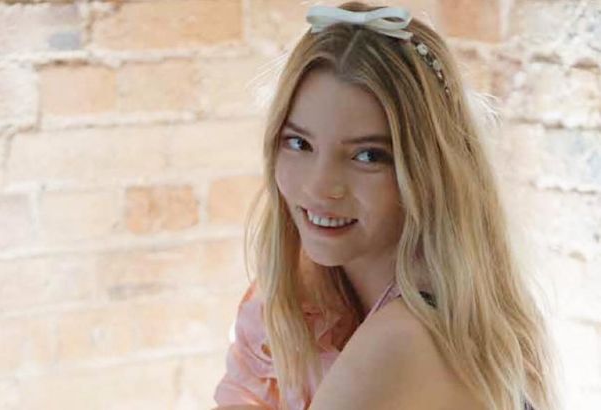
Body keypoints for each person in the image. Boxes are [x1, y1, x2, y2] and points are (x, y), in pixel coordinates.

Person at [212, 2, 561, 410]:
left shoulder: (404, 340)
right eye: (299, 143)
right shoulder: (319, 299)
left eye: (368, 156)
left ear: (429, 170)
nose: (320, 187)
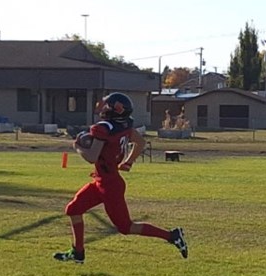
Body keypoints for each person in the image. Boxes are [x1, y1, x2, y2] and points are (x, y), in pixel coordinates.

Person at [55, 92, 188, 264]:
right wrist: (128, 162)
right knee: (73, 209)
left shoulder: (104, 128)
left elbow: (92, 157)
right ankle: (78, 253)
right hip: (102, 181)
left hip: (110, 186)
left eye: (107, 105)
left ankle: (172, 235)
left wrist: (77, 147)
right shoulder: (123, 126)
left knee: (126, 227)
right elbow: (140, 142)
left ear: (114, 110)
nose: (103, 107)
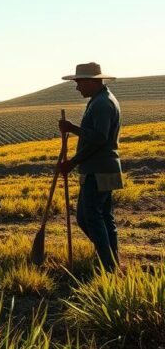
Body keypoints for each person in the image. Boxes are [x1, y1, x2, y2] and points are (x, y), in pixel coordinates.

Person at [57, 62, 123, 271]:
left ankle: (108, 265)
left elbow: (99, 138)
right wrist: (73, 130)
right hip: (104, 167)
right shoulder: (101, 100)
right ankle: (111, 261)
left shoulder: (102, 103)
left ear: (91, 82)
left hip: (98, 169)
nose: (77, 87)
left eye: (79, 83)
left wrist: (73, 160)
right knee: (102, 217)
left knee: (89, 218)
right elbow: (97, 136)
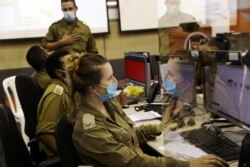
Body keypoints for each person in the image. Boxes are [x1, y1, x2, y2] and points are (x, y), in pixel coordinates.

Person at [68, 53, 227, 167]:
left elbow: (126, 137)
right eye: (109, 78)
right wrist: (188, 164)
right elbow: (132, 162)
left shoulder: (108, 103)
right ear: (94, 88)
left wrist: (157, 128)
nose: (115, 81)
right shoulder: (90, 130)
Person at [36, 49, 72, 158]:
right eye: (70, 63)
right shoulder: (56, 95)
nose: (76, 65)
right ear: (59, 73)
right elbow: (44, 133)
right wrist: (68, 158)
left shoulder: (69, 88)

---

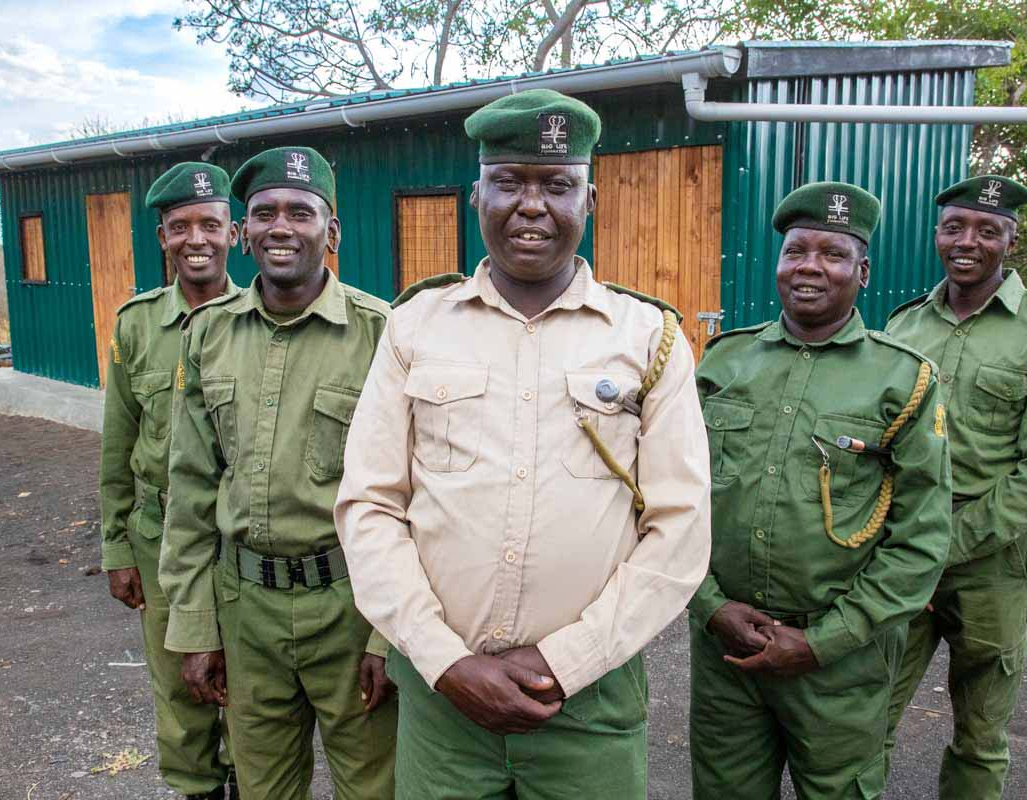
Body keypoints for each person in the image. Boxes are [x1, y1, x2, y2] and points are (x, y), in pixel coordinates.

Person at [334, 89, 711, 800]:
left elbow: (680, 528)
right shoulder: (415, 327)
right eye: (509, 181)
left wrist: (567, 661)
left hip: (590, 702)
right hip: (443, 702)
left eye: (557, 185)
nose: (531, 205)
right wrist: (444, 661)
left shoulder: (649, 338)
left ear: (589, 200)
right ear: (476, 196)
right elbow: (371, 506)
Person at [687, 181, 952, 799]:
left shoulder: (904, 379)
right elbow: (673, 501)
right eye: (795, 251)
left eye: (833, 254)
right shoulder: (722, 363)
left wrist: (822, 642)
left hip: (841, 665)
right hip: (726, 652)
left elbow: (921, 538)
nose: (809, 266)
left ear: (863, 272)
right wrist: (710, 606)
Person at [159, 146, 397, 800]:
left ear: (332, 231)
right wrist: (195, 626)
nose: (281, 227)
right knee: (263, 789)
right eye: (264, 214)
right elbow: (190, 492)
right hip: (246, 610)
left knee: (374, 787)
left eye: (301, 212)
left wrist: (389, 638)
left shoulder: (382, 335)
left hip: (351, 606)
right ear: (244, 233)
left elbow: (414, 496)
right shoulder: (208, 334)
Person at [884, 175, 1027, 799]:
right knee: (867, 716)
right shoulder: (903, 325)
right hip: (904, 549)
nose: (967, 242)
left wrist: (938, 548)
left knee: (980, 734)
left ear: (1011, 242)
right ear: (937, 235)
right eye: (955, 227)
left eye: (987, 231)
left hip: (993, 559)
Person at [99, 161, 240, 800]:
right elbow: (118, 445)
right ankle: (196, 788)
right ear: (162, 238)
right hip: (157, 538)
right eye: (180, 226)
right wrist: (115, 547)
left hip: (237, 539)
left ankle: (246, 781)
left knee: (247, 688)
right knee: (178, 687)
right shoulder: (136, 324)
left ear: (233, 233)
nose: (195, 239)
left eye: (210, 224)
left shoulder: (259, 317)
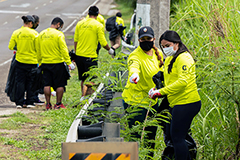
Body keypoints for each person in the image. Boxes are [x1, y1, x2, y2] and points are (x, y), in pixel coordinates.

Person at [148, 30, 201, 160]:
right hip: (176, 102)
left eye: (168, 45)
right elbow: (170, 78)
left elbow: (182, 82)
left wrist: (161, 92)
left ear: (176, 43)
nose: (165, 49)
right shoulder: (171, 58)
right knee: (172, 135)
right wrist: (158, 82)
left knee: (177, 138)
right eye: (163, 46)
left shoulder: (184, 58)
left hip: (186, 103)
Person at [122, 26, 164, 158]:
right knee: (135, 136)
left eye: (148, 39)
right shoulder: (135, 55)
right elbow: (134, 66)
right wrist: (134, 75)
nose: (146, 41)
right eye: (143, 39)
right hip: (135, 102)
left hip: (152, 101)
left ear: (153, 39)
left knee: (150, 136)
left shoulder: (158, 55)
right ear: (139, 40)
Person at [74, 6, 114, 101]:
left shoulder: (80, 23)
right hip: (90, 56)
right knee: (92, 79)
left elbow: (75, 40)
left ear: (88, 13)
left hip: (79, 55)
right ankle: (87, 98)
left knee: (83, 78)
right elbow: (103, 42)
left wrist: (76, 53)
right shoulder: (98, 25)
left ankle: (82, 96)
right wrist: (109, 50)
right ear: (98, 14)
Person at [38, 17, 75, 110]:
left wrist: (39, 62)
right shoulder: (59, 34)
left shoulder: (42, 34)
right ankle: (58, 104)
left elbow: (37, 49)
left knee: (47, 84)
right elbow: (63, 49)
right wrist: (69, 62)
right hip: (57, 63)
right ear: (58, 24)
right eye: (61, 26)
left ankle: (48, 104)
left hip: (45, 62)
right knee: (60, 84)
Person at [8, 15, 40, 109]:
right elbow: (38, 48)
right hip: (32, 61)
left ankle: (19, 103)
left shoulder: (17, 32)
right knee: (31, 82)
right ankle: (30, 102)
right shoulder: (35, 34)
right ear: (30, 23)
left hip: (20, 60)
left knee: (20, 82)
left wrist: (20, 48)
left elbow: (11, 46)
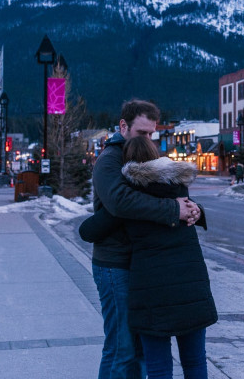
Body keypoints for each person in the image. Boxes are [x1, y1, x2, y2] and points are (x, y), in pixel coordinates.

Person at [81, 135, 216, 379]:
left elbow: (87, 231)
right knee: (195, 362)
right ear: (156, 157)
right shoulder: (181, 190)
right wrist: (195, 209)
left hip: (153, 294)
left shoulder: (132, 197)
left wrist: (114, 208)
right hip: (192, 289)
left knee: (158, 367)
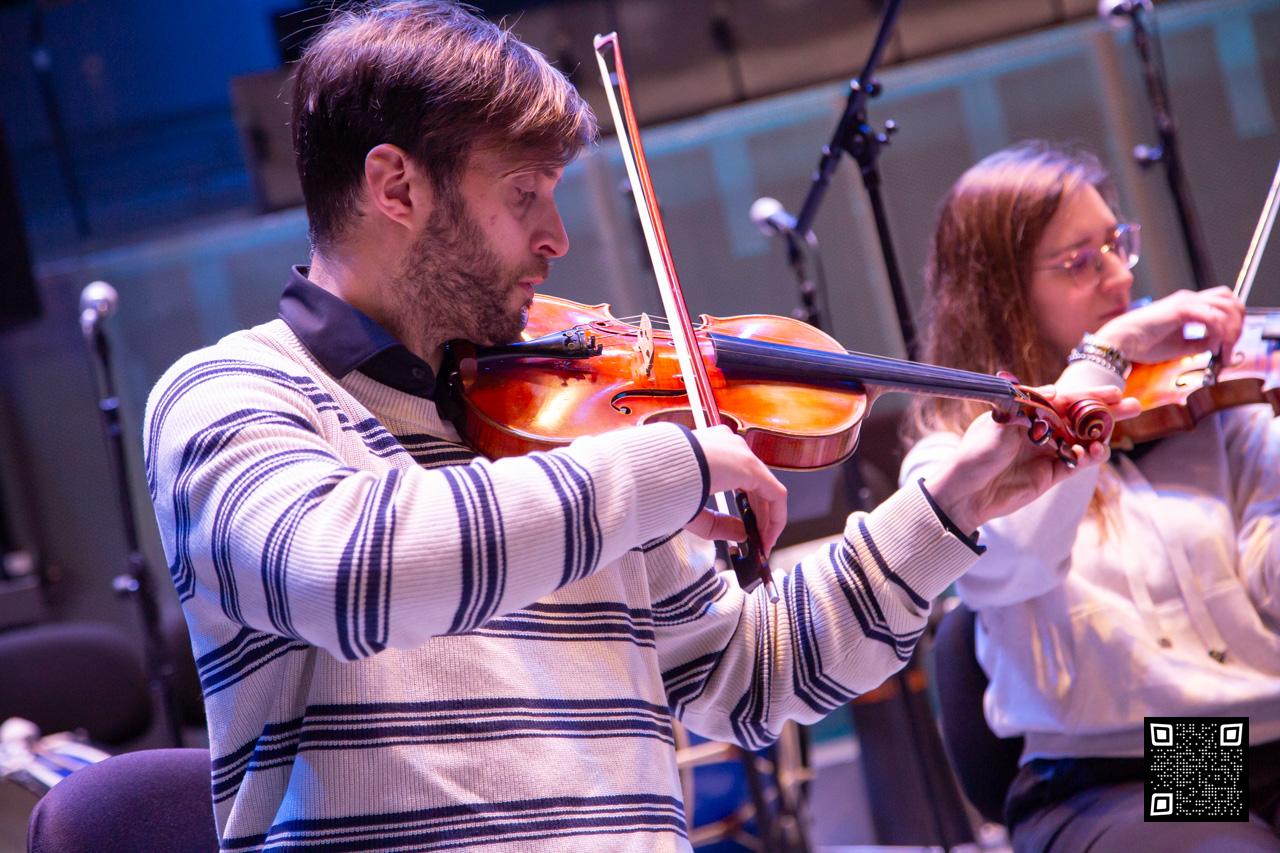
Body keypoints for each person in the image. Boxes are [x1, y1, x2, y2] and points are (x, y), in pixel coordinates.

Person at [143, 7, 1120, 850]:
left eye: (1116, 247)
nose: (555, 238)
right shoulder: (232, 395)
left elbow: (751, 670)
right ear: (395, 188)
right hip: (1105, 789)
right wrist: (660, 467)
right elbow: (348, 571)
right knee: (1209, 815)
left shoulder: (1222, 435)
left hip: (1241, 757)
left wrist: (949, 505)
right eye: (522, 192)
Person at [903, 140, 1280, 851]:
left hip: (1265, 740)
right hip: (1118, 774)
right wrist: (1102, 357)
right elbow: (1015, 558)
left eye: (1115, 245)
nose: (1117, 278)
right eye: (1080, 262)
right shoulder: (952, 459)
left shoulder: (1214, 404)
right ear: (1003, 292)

---

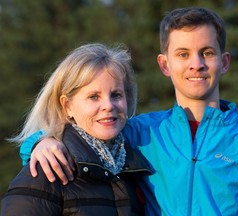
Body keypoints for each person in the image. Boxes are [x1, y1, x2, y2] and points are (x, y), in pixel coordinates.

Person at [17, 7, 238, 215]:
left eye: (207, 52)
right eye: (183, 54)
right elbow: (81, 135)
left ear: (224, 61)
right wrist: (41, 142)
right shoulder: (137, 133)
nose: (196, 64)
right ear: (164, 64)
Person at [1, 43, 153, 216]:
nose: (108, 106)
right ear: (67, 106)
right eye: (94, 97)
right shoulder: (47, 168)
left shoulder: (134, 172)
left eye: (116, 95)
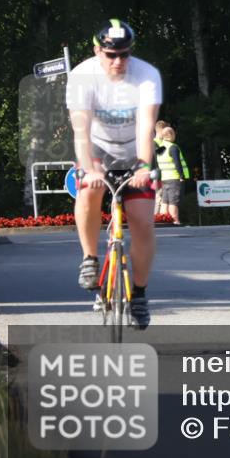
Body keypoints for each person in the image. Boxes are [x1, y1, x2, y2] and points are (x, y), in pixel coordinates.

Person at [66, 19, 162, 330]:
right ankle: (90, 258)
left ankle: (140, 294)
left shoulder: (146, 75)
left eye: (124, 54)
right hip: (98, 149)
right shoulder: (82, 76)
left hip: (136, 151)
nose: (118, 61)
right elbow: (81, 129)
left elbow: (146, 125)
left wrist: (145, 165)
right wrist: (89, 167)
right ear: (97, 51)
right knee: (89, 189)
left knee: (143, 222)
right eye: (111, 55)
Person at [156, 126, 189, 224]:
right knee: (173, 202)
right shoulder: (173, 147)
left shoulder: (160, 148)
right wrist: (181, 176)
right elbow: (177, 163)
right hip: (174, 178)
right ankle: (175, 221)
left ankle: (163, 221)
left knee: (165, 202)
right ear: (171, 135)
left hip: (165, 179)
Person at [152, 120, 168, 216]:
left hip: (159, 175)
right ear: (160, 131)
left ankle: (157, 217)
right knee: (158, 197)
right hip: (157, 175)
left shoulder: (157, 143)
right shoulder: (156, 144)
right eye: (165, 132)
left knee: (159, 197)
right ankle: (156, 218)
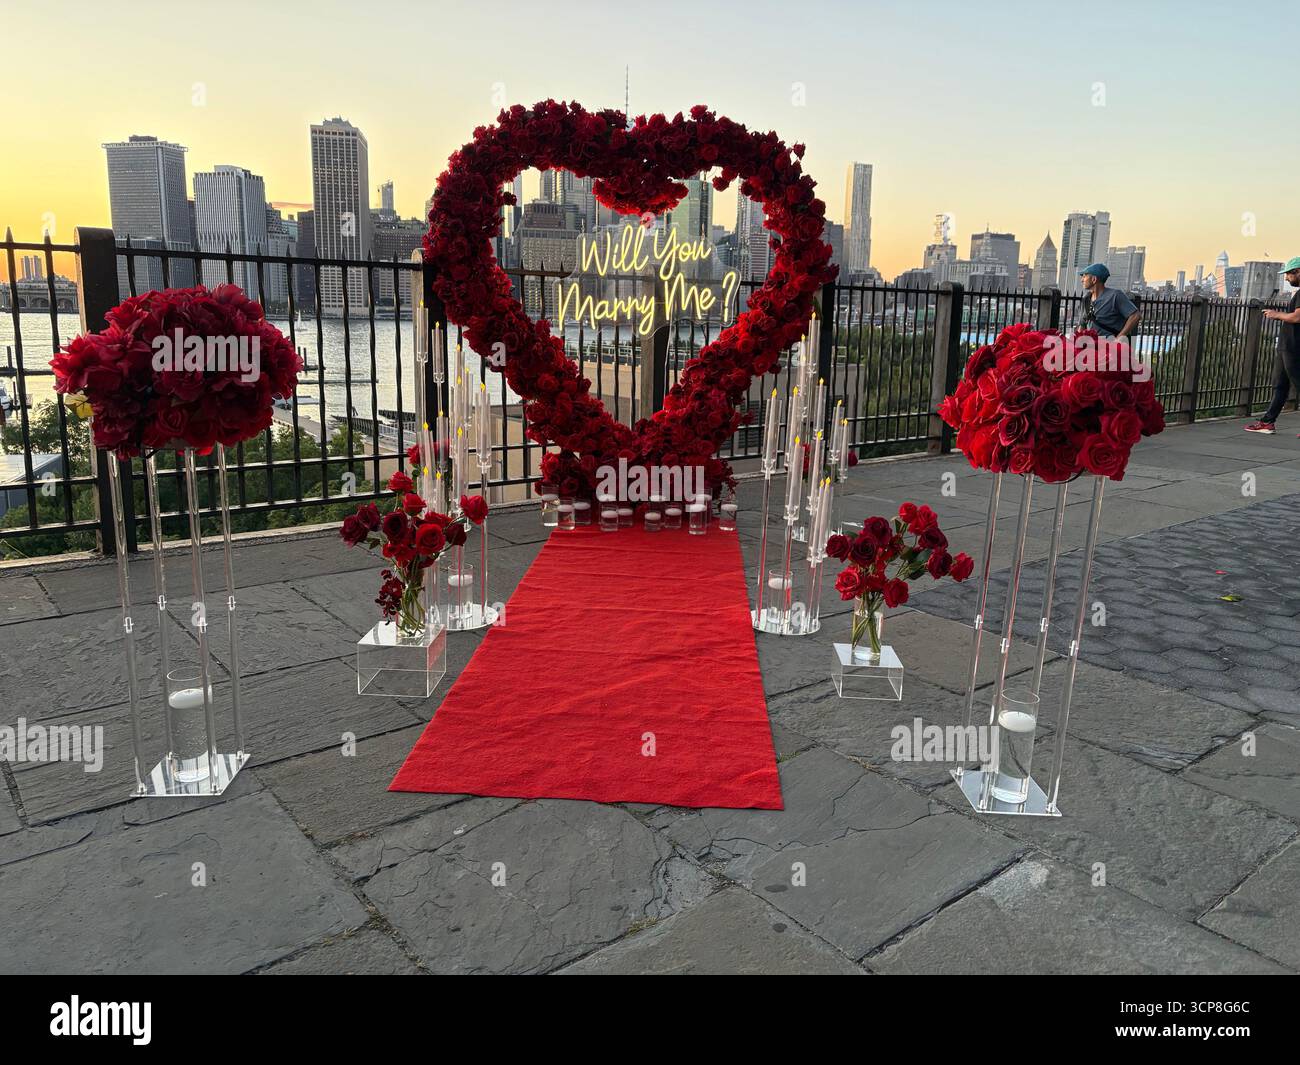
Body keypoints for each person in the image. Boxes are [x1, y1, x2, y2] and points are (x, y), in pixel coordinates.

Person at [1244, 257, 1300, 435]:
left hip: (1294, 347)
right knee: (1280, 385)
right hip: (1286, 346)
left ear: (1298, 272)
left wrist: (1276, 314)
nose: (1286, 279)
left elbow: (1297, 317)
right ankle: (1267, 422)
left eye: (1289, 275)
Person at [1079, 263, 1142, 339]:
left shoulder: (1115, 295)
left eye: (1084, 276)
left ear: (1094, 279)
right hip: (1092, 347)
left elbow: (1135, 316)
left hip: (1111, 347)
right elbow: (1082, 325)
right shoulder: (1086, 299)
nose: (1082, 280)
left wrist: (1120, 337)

---

§ **ACTION ITEM**:
In the entries above, restate word for word the lines between the one holding "left eye: (1115, 245)" and the one holding "right ear: (1003, 292)", inclusive, and nothing besides.

§ **WRITTEN RESPONSE**:
left eye: (1115, 245)
nose: (1117, 278)
right eye: (1080, 262)
right shoulder: (952, 459)
left shoulder: (1214, 404)
right ear: (1003, 292)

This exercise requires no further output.